Posted: January 28, 2013 5:43 p.m.
Updated: January 28, 2013 5:43 p.m.
 

With farmers across California reporting chronic problems in hiring enough people to tend and harvest crops, the leader of the state’s largest farm organization welcomed today’s release of a bipartisan framework for comprehensive immigration reform in the U.S. Senate.

“We’re encouraged that our elected officials acknowledge the immigration issues that face the nation and in particular farmers and their employees, and that immigration reform will be a priority this year,” California Farm Bureau Federation President Paul Wenger said. “Farmers struggle to hire enough domestic employees, so they rely on foreign employees willing to harvest America’s food. Many of the people who tend to the food we eat are not properly documented. Reform of immigration laws should secure our borders and allow immigrants who are contributing to our communities to work in farming.”

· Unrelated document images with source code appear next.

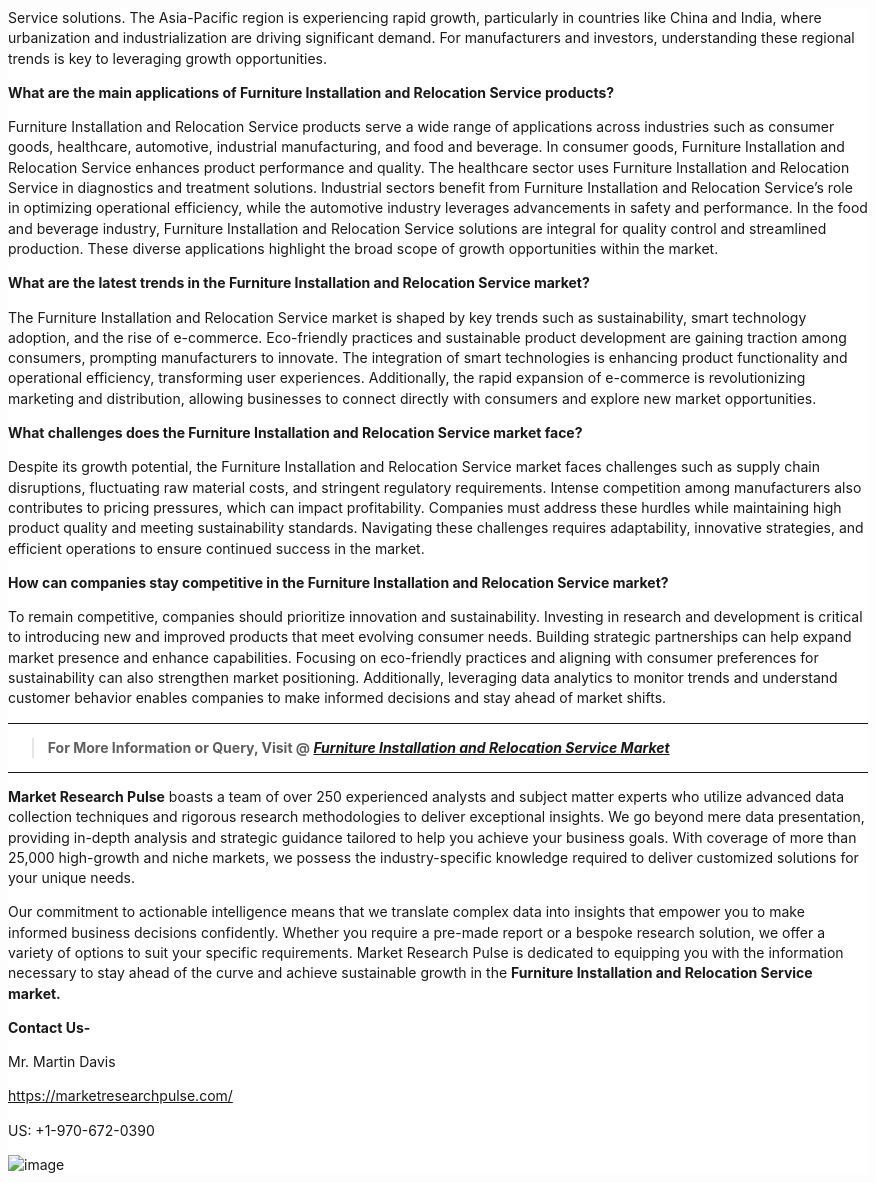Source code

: Service solutions. The Asia-Pacific region is experiencing rapid growth, particularly in countries like China and India, where urbanization and industrialization are driving significant demand. For manufacturers and investors, understanding these regional trends is key to leveraging growth opportunities.</p><p><strong>What are the main applications of Furniture Installation and Relocation Service products?</strong></p><p>Furniture Installation and Relocation Service products serve a wide range of applications across industries such as consumer goods, healthcare, automotive, industrial manufacturing, and food and beverage. In consumer goods, Furniture Installation and Relocation Service enhances product performance and quality. The healthcare sector uses Furniture Installation and Relocation Service in diagnostics and treatment solutions. Industrial sectors benefit from Furniture Installation and Relocation Service&rsquo;s role in optimizing operational efficiency, while the automotive industry leverages advancements in safety and performance. In the food and beverage industry, Furniture Installation and Relocation Service solutions are integral for quality control and streamlined production. These diverse applications highlight the broad scope of growth opportunities within the market.</p><p><strong>What are the latest trends in the Furniture Installation and Relocation Service market?</strong></p><p>The Furniture Installation and Relocation Service market is shaped by key trends such as sustainability, smart technology adoption, and the rise of e-commerce. Eco-friendly practices and sustainable product development are gaining traction among consumers, prompting manufacturers to innovate. The integration of smart technologies is enhancing product functionality and operational efficiency, transforming user experiences. Additionally, the rapid expansion of e-commerce is revolutionizing marketing and distribution, allowing businesses to connect directly with consumers and explore new market opportunities.</p><p><strong>What challenges does the Furniture Installation and Relocation Service market face?</strong></p><p>Despite its growth potential, the Furniture Installation and Relocation Service market faces challenges such as supply chain disruptions, fluctuating raw material costs, and stringent regulatory requirements. Intense competition among manufacturers also contributes to pricing pressures, which can impact profitability. Companies must address these hurdles while maintaining high product quality and meeting sustainability standards. Navigating these challenges requires adaptability, innovative strategies, and efficient operations to ensure continued success in the market.</p><p><strong>How can companies stay competitive in the Furniture Installation and Relocation Service market?</strong></p><p>To remain competitive, companies should prioritize innovation and sustainability. Investing in research and development is critical to introducing new and improved products that meet evolving consumer needs. Building strategic partnerships can help expand market presence and enhance capabilities. Focusing on eco-friendly practices and aligning with consumer preferences for sustainability can also strengthen market positioning. Additionally, leveraging data analytics to monitor trends and understand customer behavior enables companies to make informed decisions and stay ahead of market shifts.</p><hr /><blockquote><p><strong>For More Information or Query, Visit @&nbsp;<em><a href="https://marketresearchpulse.com/report/39698/furniture-installation-and-relocation-service-market?utm_source=Linkedin&utm_medium=0112">Furniture Installation and Relocation Service Market</a></em></strong></p></blockquote><hr /><p><strong>Market Research Pulse</strong> boasts a team of over 250 experienced analysts and subject matter experts who utilize advanced data collection techniques and rigorous research methodologies to deliver exceptional insights. We go beyond mere data presentation, providing in-depth analysis and strategic guidance tailored to help you achieve your business goals. With coverage of more than 25,000 high-growth and niche markets, we possess the industry-specific knowledge required to deliver customized solutions for your unique needs.</p><p>Our commitment to actionable intelligence means that we translate complex data into insights that empower you to make informed business decisions confidently. Whether you require a pre-made report or a bespoke research solution, we offer a variety of options to suit your specific requirements. Market Research Pulse is dedicated to equipping you with the information necessary to stay ahead of the curve and achieve sustainable growth in the <strong>Furniture Installation and Relocation Service market.</strong></p><p><strong>Contact Us-</strong></p><p>Mr. Martin Davis</p><p>https://marketresearchpulse.com/</p><p>US: +1-970-672-0390</p>
![image](https://github.com/user-attachments/assets/f7f5bab1-2c4e-4618-a1c1-87396478bd29)
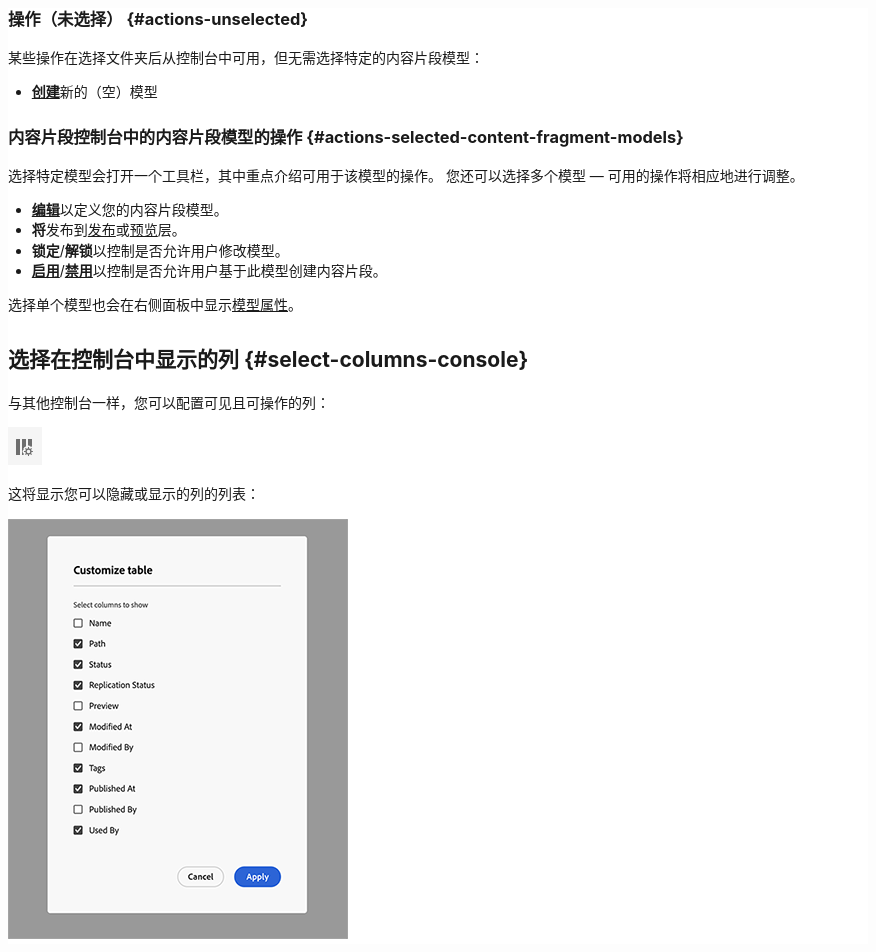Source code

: ### 操作（未选择） {#actions-unselected}

某些操作在选择文件夹后从控制台中可用，但无需选择特定的内容片段模型：

* **[创建](#creating-a-content-fragment-model)**&#x200B;新的（空）模型

### 内容片段控制台中的内容片段模型的操作 {#actions-selected-content-fragment-models}

选择特定模型会打开一个工具栏，其中重点介绍可用于该模型的操作。 您还可以选择多个模型 — 可用的操作将相应地进行调整。

* **[编辑](/help/sites-cloud/administering/content-fragments/content-fragment-models.md)**&#x200B;以定义您的内容片段模型。
* **将**&#x200B;发布到[发布](/help/implementing/cloud-manager/manage-environments.md#environment-types)或[预览](/help/implementing/cloud-manager/manage-environments.md#access-preview-service)层。
* **锁定**/**解锁**&#x200B;以控制是否允许用户修改模型。
* **[启用](#enabling-a-content-fragment-model)**/**[禁用](#disabling-a-content-fragment-model)**&#x200B;以控制是否允许用户基于此模型创建内容片段。

选择单个模型也会在右侧面板中显示[模型属性](#properties)。

## 选择在控制台中显示的列 {#select-columns-console}

与其他控制台一样，您可以配置可见且可操作的列：

![内容片段控制台 - 列配置](assets/cf-managing-console-column-icon.png)

这将显示您可以隐藏或显示的列的列表：

![内容片段控制台 - 列配置](assets/cf-managing-content-fragment-models-column-selection.png)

Wenger said he is pleased that the plan announced today includes a pledge to secure the border while crafting a workable immigration program for agriculture. He noted that in an online survey conducted by Farm Bureau last year, California farmers and ranchers described continuing problems in finding enough people to take on-farm jobs.

“Nearly two-thirds of the farmers who responded to our survey described significant problems hiring enough employees,” Wenger said. “We learned that not having a workable immigration program for agricultural employees affects farmers throughout the state and across an array of crops, especially fruits and vegetables. California’s future as the nation’s leading source of nutritious fruits and vegetables relies on a steady workforce―and immigration reform is the only solution.”

As a new harvest season begins, Wenger said, it’s important for Congress to work on a solution sooner rather than later. He added that the California Farm Bureau, as part of the newly formed Agriculture Workforce Coalition and as a partner in the American Farm Bureau Federation, is focused on enacting reform this year.

“It’s important that any agricultural immigration program provide the flexibility needed for the large variety of fruits, vegetables, crops and livestock grown by American farmers,” Wenger said. “What we’ve seen today from the bipartisan group of senators reflects movement in the right direction for reform, and Congress must keep moving forward.”

The California Farm Bureau Federation works to protect family farms and ranches on behalf of more than 74,000 members statewide and as part of a nationwide network of more than 6.2 million Farm Bureau members.